You would love Canadian child psych Gordon Neufeld's book: Hold Onto Your Kids: Why Parents Should Matter More Than Peers.
It is a strong reminder that the most solid and true base our kids will ever have (emotionally psychologically and socially...is us, the parent/primary caregiver. It is what will allow our kids to blossom into real emotional maturity. Peers can never help with that. Peers are emotionally weak...they bully (or side with bullies) and they crush individuality, even when not bullying.
Bullies need intervention...they are sad, hollow kids who really have no friends...just people who fear them. A bully will never have a full life...always blaming others for his/her actions.

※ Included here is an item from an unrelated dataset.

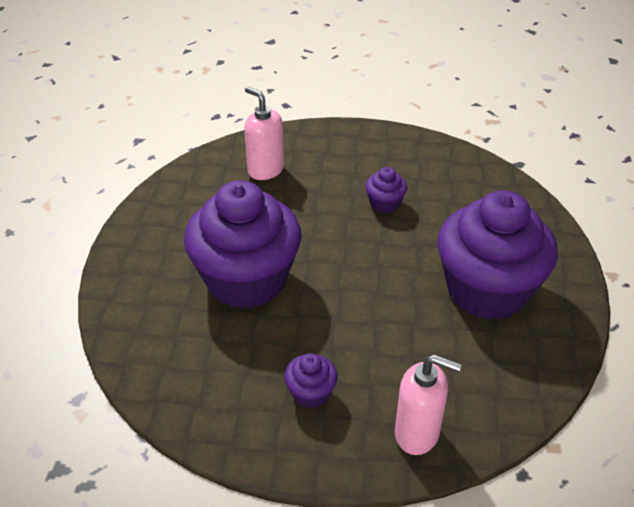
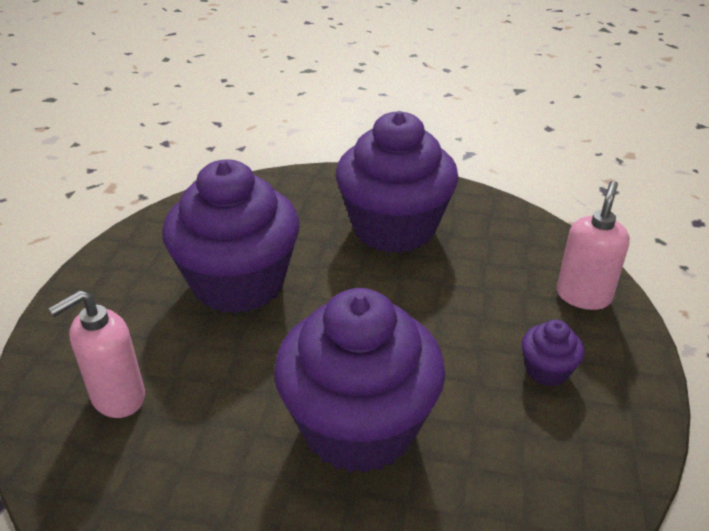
camera: 85 degrees left, 5 degrees down
purple cupcake [365,167,407,214] -> purple cupcake [162,159,300,313], size x2.44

Make sure your son knows you are always there for him...unconditionally. Good grades, bad grades. Good behavior, bad behavior. Good day, bad day. He needs to know that although it is fun to have friends, often they come and go throughout our lives. It is better to have no friends than ones you fear. You and other trusted adults are his true vacation from the petty garbage peers dish out.

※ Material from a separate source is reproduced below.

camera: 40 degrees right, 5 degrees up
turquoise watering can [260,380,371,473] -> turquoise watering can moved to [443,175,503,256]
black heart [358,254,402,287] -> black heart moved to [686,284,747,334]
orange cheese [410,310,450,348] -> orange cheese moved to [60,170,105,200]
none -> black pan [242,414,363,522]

Home schooled kids have an advantage over kids in any school...big or small. They do not have to navigate the dangerous waters of UNSUPERVISED peer interaction and relationships ALL DAY. It allows for more time to really study. This is also why uniforms and separate boys and girls math classes are making a comeback in public schools.
Telling kids to be nice to each other just does not work. If you leave your son in this school you are going to have to go into the adult leadership there, and make your case for things to be taken seriously. Also I'd make it clear to your son that he does does not have to be nice to everyone. Civil..yes. Nice...NO.